World War I created a need for more Army Bases along the California coast, and in 1917 Camp Gigling was built to take advantage of mild California weather and an ideal location on the Monterey Bay. The beaches were used for artillery target practice and maneuver training. During the 1930s, a major renovation added barracks, mess halls, and other structural improvements, and in 1940 the camp was officially converted into Fort Ord.
Fort Ord has a long history as a training facility, but its decline began 1990 when the Secretary of State cut back the number of military installations across the nation. Fort Ord officially shut down in 1994. The cessation of military operations meant the beginning of a civilian role, and soon the area was recognized for its wildlife. Fort Ord became a home for a conservation area for the endangered Smith's blue butterfly, the first such area in America dedicated to a specific insect.

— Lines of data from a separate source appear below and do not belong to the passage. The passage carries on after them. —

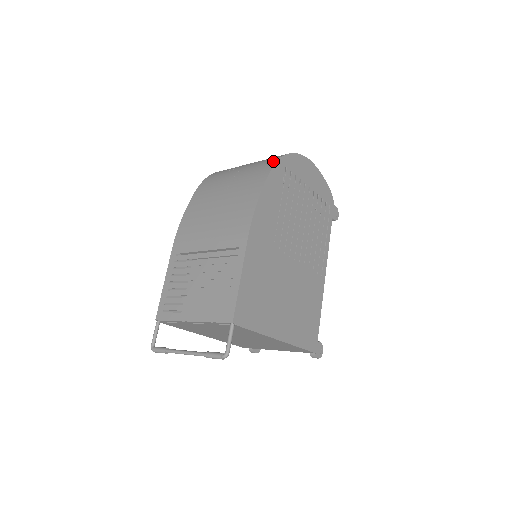
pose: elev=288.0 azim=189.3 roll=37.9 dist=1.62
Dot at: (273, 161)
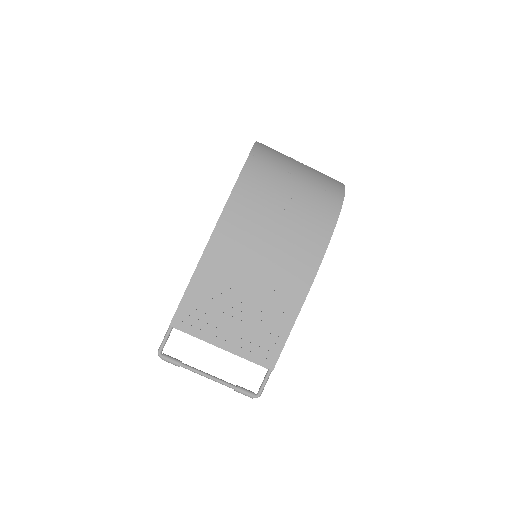
Dot at: (338, 201)
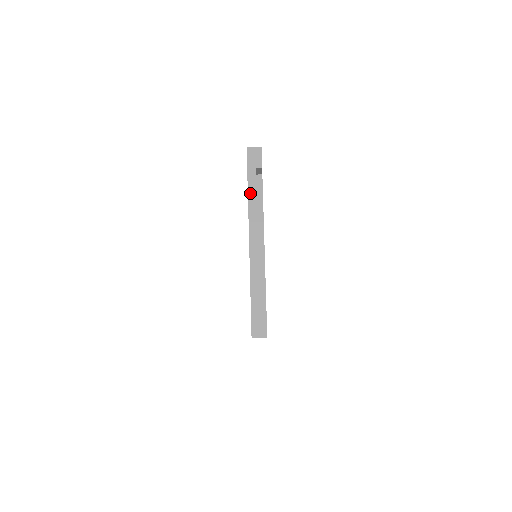
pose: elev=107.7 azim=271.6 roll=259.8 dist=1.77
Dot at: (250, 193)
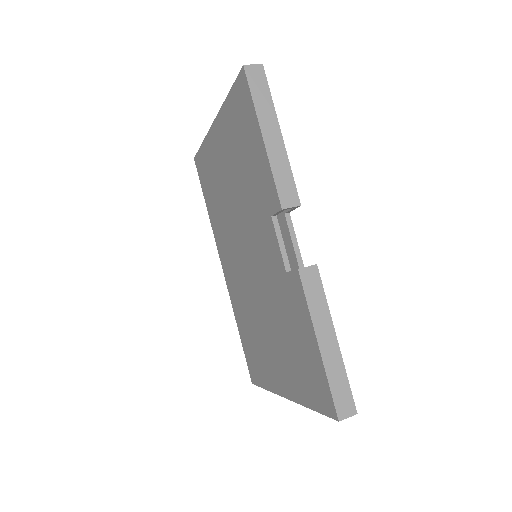
Dot at: occluded
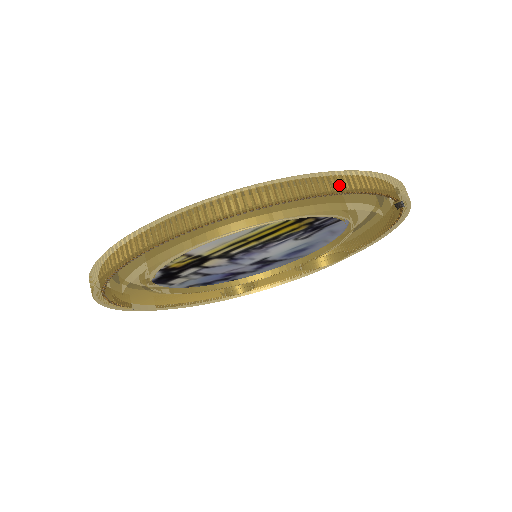
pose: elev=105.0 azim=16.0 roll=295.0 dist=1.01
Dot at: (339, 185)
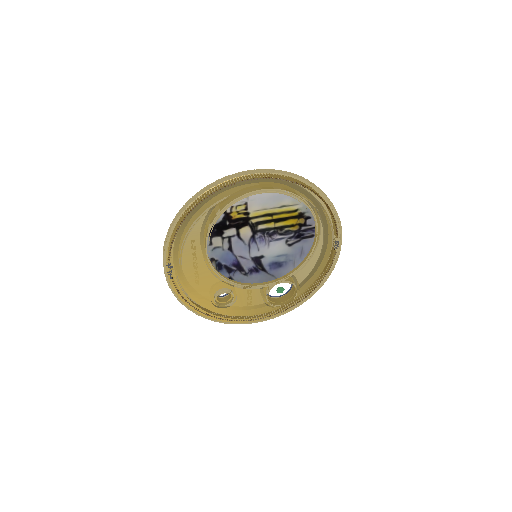
Dot at: (325, 195)
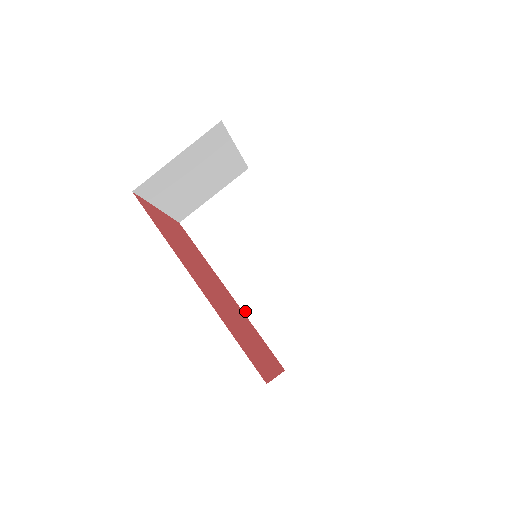
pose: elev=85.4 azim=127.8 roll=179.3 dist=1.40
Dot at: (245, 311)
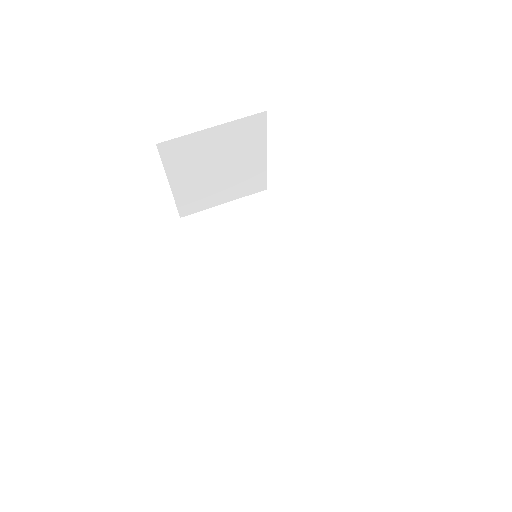
Dot at: (220, 323)
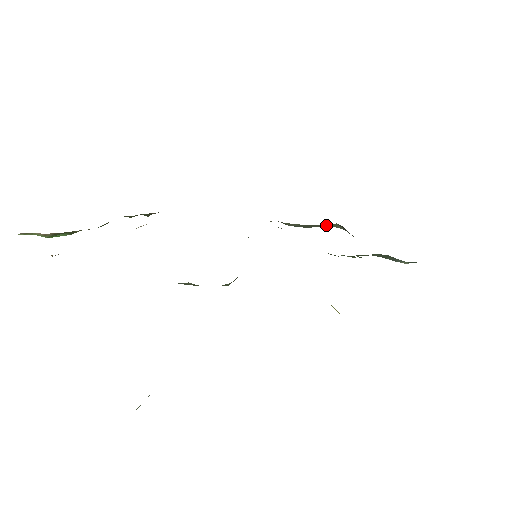
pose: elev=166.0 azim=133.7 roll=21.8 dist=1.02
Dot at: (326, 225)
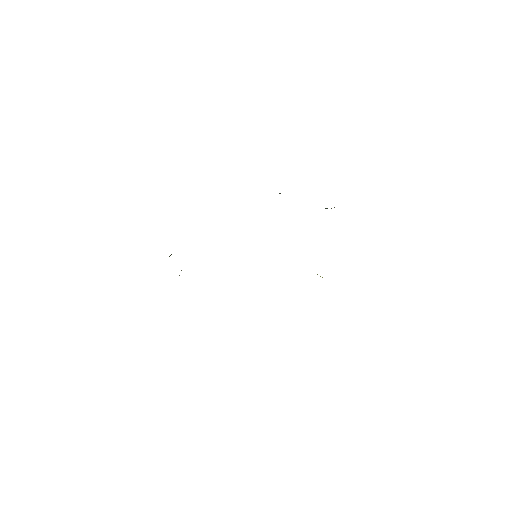
Dot at: occluded
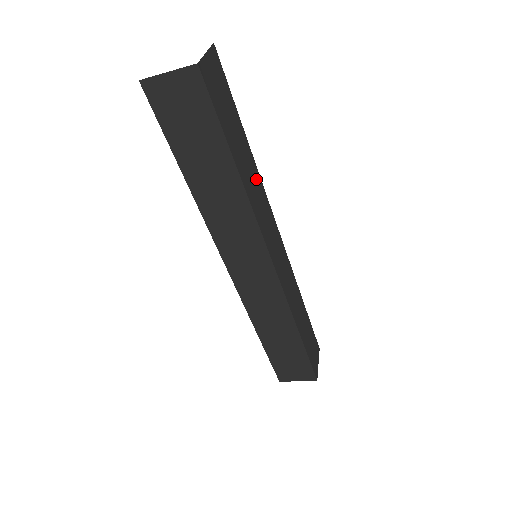
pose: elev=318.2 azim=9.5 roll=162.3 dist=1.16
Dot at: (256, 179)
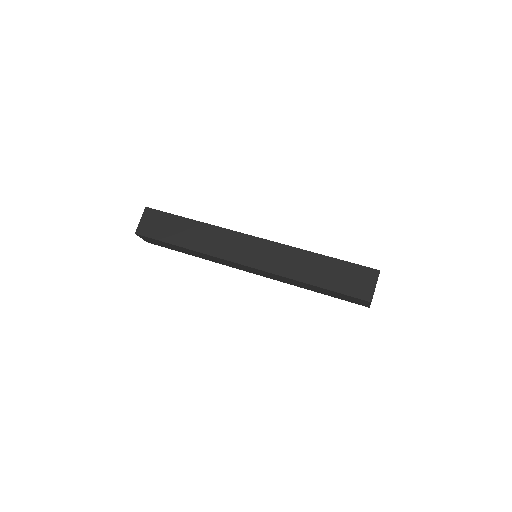
Dot at: occluded
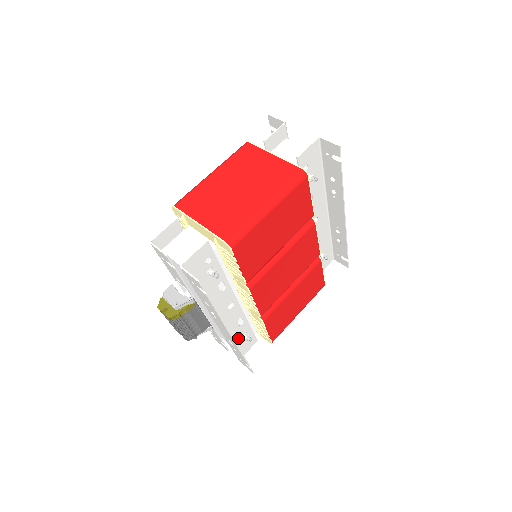
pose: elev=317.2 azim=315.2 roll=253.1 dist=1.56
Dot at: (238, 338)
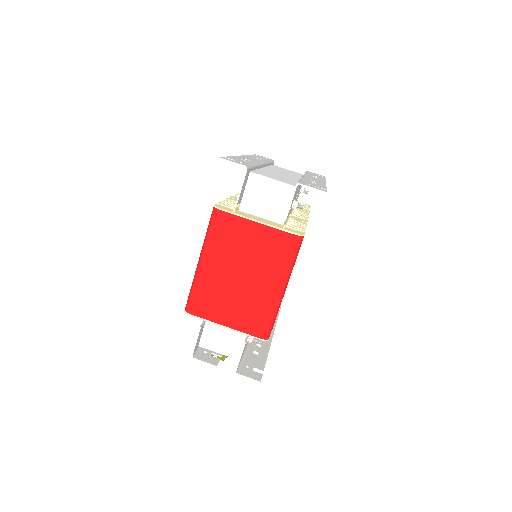
Dot at: occluded
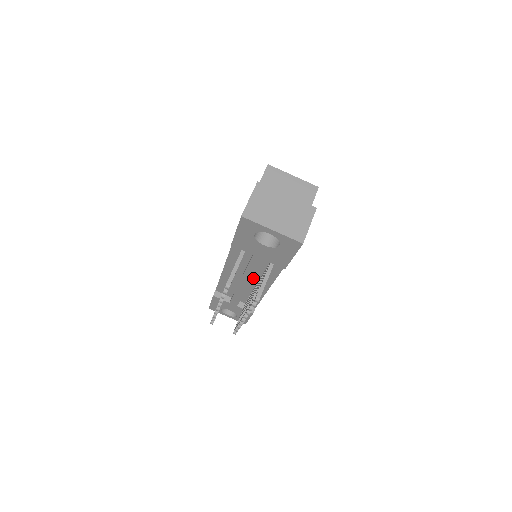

The endangered Contra Costa goldfields and threatened California tiger salamander are also protected in this area. In 2012, President Obama designated the area The Fort Ord National Monument.
The dunes surrounding the park are covered in beautiful, multicolored vegetation that leads you down the short path to the beach. Fort Ord has a sandy, open shoreline unencumbered by visitors. This is a great place to relax and enjoy a little solitude. Swimming, wading, and water sports are not recommended because of unpredictable rip currents. The parking lot has one picnic table and a portable restroom.